• Revision comparison data
-- Opening Marker --

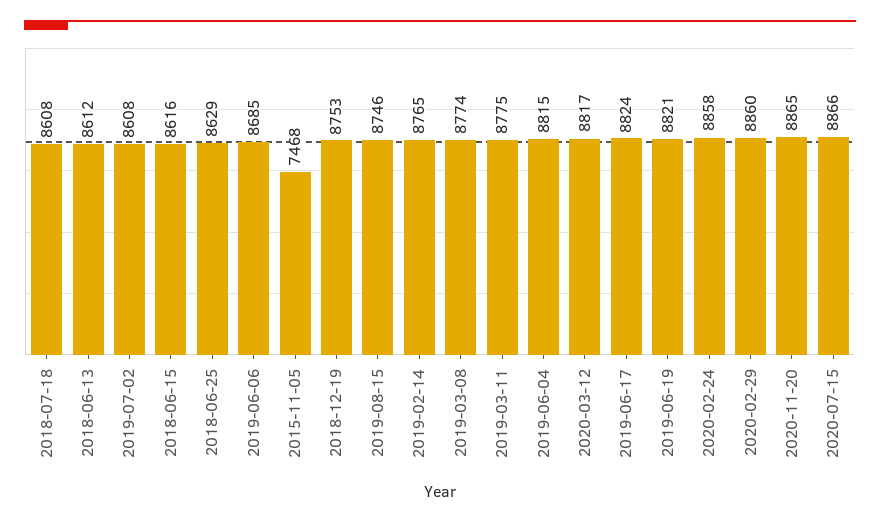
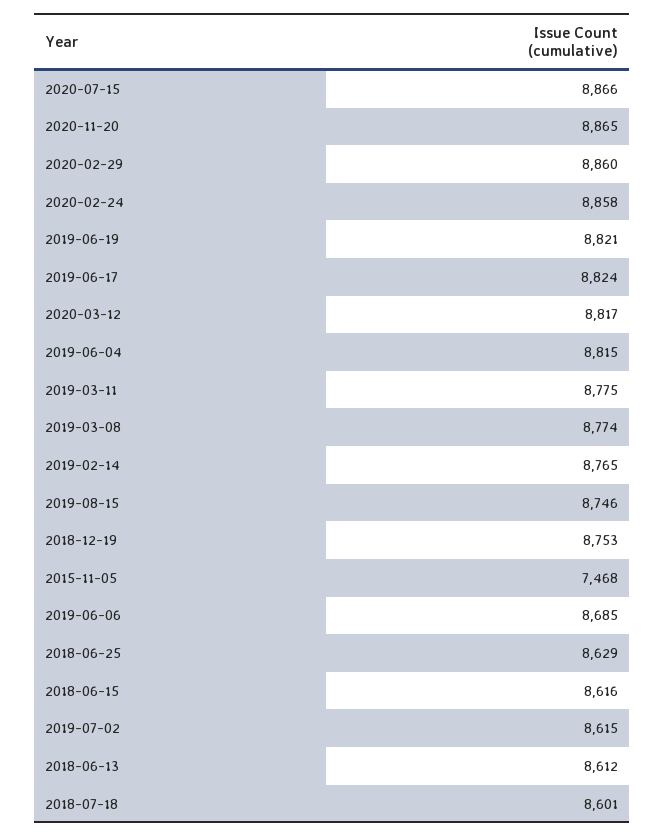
  {
-   "2018-07-18": 8608,
+   "2018-07-18": 8601,
    "2018-06-13": 8612,
-   "2019-07-02": 8608,
+   "2019-07-02": 8615,
    "2018-06-15": 8616,
    "2018-06-25": 8629,
    "2019-06-06": 8685,
    "2015-11-05": 7468,
    "2018-12-19": 8753,
    "2019-08-15": 8746,
    "2019-02-14": 8765,
    "2019-03-08": 8774,
    "2019-03-11": 8775,
    "2019-06-04": 8815,
    "2020-03-12": 8817,
    "2019-06-17": 8824,
    "2019-06-19": 8821,
    "2020-02-24": 8858,
    "2020-02-29": 8860,
    "2020-11-20": 8865,
    "2020-07-15": 8866
  }

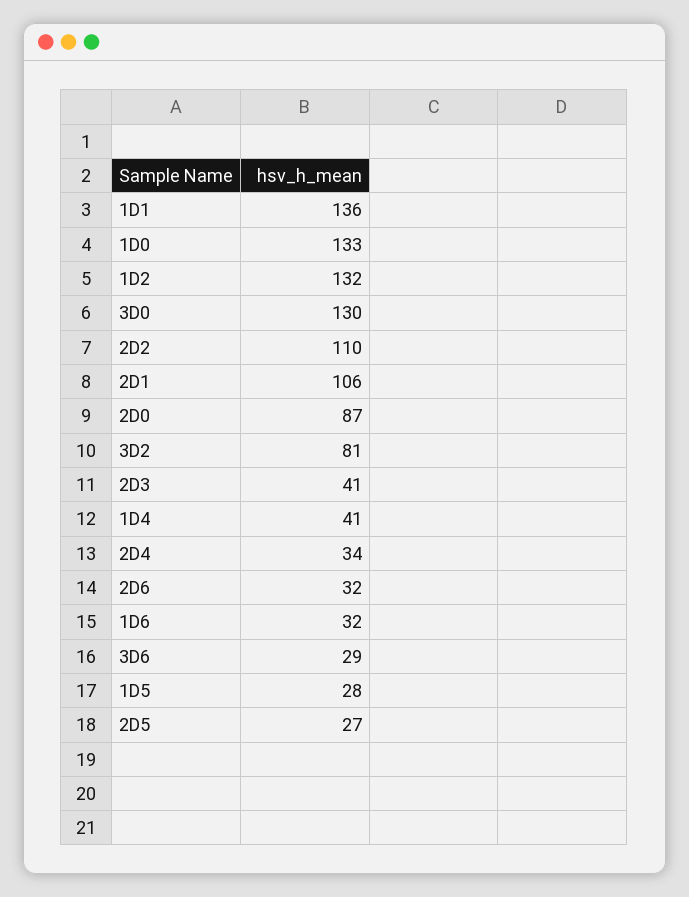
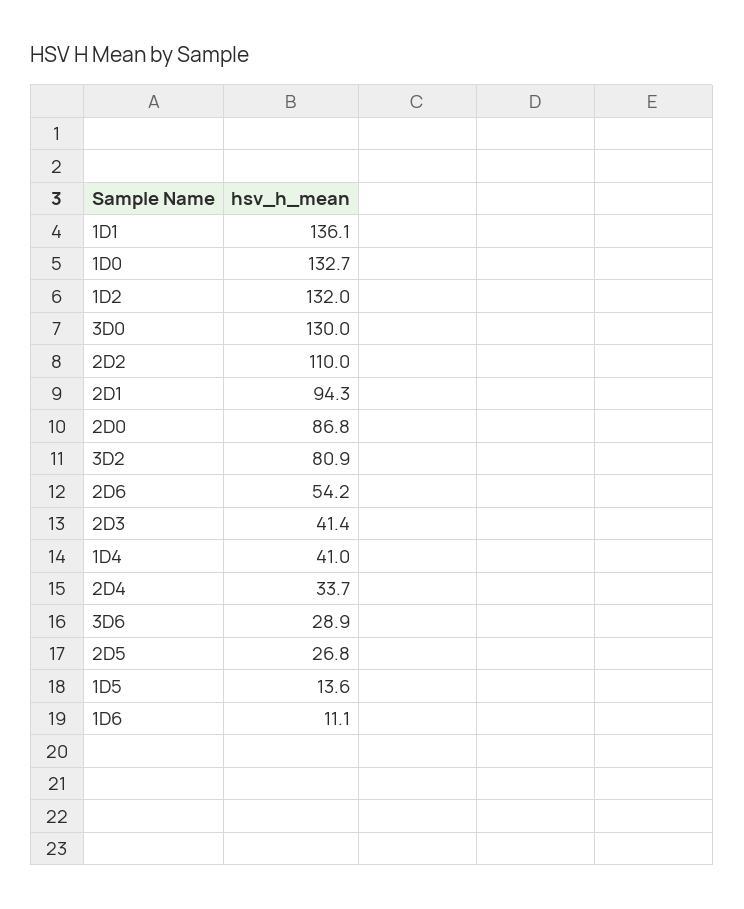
  {
    "1D1": 136.1,
    "1D0": 132.7,
    "1D2": 132,
    "3D0": 130,
    "2D2": 110,
-   "2D1": 106,
+   "2D1": 94.3,
    "2D0": 86.8,
    "3D2": 80.9,
    "2D3": 41.4,
    "1D4": 41,
    "2D4": 33.7,
-   "2D6": 32,
+   "2D6": 54.2,
-   "1D6": 32,
+   "1D6": 11.1,
    "3D6": 28.9,
-   "1D5": 28,
+   "1D5": 13.6,
    "2D5": 26.8
  }

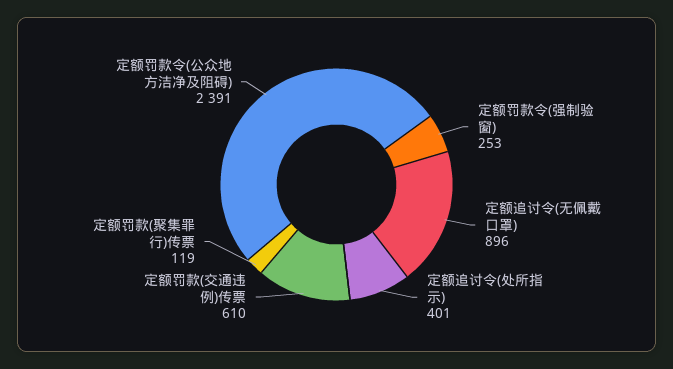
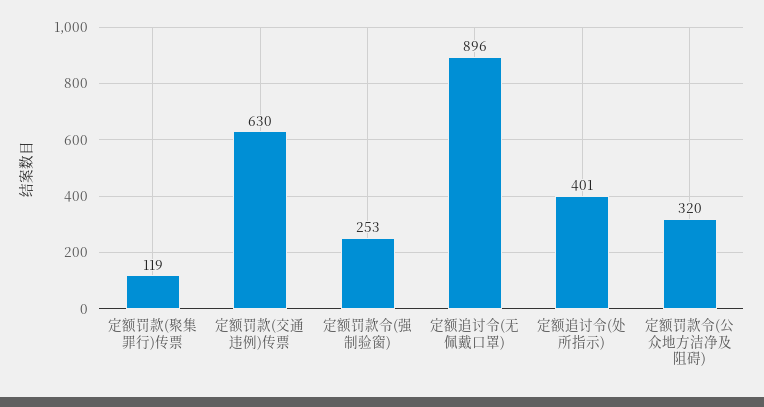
  {
    "定额罚款令(强制验窗)": 253,
    "定额追讨令(无佩戴口罩)": 896,
    "定额追讨令(处所指示)": 401,
-   "定额罚款(交通违例)传票": 610,
+   "定额罚款(交通违例)传票": 630,
    "定额罚款(聚集罪行)传票": 119,
-   "定额罚款令(公众地方洁净及阻碍)": 2391
+   "定额罚款令(公众地方洁净及阻碍)": 320
  }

-- Closing Marker --

• WHAT TO PRODUCE
Throughout the data above, report every line that contains the string "定额罚款令".

• EXPECTED OUTPUT
    "定额罚款令(强制验窗)": 253,
-   "定额罚款令(公众地方洁净及阻碍)": 2391
+   "定额罚款令(公众地方洁净及阻碍)": 320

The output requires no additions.